Joaquin was delighted. Any remaining resentment vanished, replaced by the anticipation of the reveal. “Oh.”

His enthusiasm filled the truck for the final few minutes of the journey. When Beatriz brought the truck to a stop, Pete craned his neck, trying and failing to glimpse what made this particular patch of wilderness their destination. He was even more bemused when Beatriz and Joaquin climbed out, Beatriz with the flashlight and Joaquin with a bottle of water. The driver’s side door hung open, and Pete looked out into that square of black night. He couldn’t see anything, but he could smell the foxy, bright scent of the cold desert. It was a restless and wild smell, and it made him feel restless and wild as well.

“Come on, we need your help,” Beatriz called.

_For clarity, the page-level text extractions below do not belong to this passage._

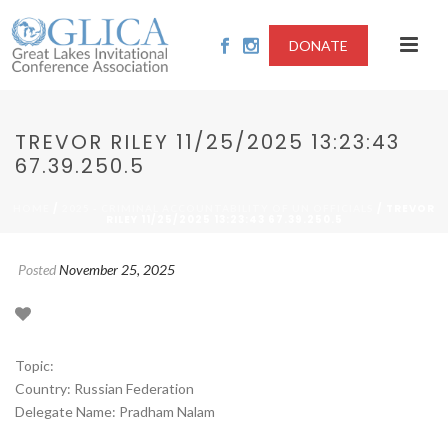
DONATE
TREVOR RILEY 11/25/2025 13:23:43
67.39.250.5
/
/ TREVOR
HOME
2025 - CRIMINAL ACCOUNTABILITY OF UN OFFICIALS
RILEY 11/25/2025 13:23:43 67.39.250.5
Posted
November 25, 2025
Topic:
Country: Russian Federation
Delegate Name: Pradham Nalam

Sliding from the truck, Pete felt his way around to the back, where the cousins were waiting.

Beatriz placed her hands upon the back of the truck. She was rarely boastful or excited, as the first required an interest in other people’s esteem, which she did not often have (much to the frustration of her mother), and the second often required an element of pleasant surprise or perception of an event as extraordinary, which she also did not often have, as most events were predictable if you were paying close enough attention. But she found in this case she was feeling both boastful and excited; she was shocked to discover that she was proud of the box truck’s contents, proud enough that instead of merely opening the door with a serene face, she had to think about keeping her face serene as she opened the door.

Beatriz drew open the back of the truck.

Pete was silent for a long moment.

“What do you think, Wyatt the Riot?” asked Joaquin.

Pete said, “Well, gosh.”



Back in Bicho Raro, Tony had finally managed to operate the radio Pete had secured for him. The largeness of his hands and the smallness of the radio had presented considerable difficulty, but success had eventually presented itself. Although he had not yet managed to tune it to a clear station, he was shocked by how comforting even the sound of static was. It was not yet music, but it was about to be.

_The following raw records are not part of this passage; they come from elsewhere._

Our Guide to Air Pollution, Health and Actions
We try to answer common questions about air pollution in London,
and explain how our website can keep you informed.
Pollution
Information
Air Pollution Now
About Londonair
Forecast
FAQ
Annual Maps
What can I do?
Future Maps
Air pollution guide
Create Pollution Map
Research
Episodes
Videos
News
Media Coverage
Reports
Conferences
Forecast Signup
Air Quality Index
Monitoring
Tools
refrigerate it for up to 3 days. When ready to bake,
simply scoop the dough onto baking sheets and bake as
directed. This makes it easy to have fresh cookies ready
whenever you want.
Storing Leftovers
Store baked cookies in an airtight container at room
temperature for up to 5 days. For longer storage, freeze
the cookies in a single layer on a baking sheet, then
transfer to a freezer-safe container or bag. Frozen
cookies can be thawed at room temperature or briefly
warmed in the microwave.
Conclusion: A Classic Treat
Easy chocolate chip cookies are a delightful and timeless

He had felt unhinged since leaving Philadelphia, a feeling that had not improved with either a miracle or a good night’s sleep. But now, as music strove through the static, he felt something like normalcy.

Suddenly, a voice sprang from the speaker.

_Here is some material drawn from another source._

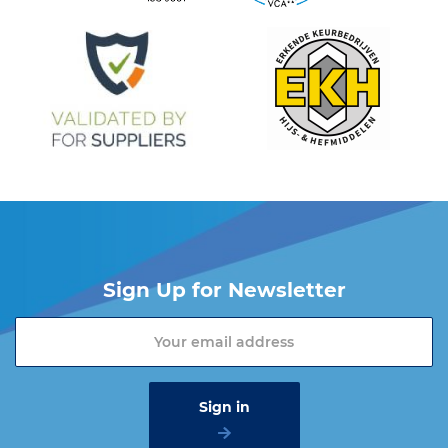
Sign Up for Newsletter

“Hola, hola, hola, this is Diablo Diablo, roping some of those radio waves to pull my wagon tonight. We’ve got a great show for you coming up. We’ve got the Cascades and some Lloyd Price and that sweet little number by the Del Vikings, and we’re also introducing two new features I think you’re going to love. We’ve got the Weather Story, our local news told in the form of two abuelas talking about the weather, and we’ve also got the Teen Story, which is just me reading entries from the old journal I found under my cousin’s mattress, one every night until he gets himself together and comes home to make me stop. Let’s go, children. It’s going to be a devil of a night.”

Tony let out a breath that he hadn’t realized he was holding. Below him, Jennie the schoolteacher also let out a breath.

“Oh, hang me,” Tony said. “How long have you been there?”

“Oh, hang me,” Jennie replied. “How long have you been there?”

She pointed at the radio, but it was impossible to tell what she meant by such a gesture. Then she lifted her other arm to show that she had brought a bag of snacks that the two of them could share.

Tony’s mood shifted rapidly through annoyance at being interrupted to grudging acceptance of Jennie to hatred of eating in front of others.

“I’m not hungry,” he said.

“I’m not hungry,” Jennie said. So now it was two lies, since they were both hungry.

“Isn’t it late?” Tony asked.

“Isn’t it late?”

He relented. “Fine. Just sit down.”

Her face cleared and she sat cross-legged beside the radio. “Fine. Just sit down.” She shook some of the corn snacks out of the bag onto a napkin in front of her.

“Lady, you gotta fix that problem,” Tony said. She echoed his words again and then nodded in rueful agreement. “How’d you get that way, anyway? Don’t you have any words of your own?”

“How’d you get that way, anyway? Don’t you have any words of your own?” Jennie repeated. With a sigh, she handed a corn snack up to Tony, who accepted it but left it sitting in his palm.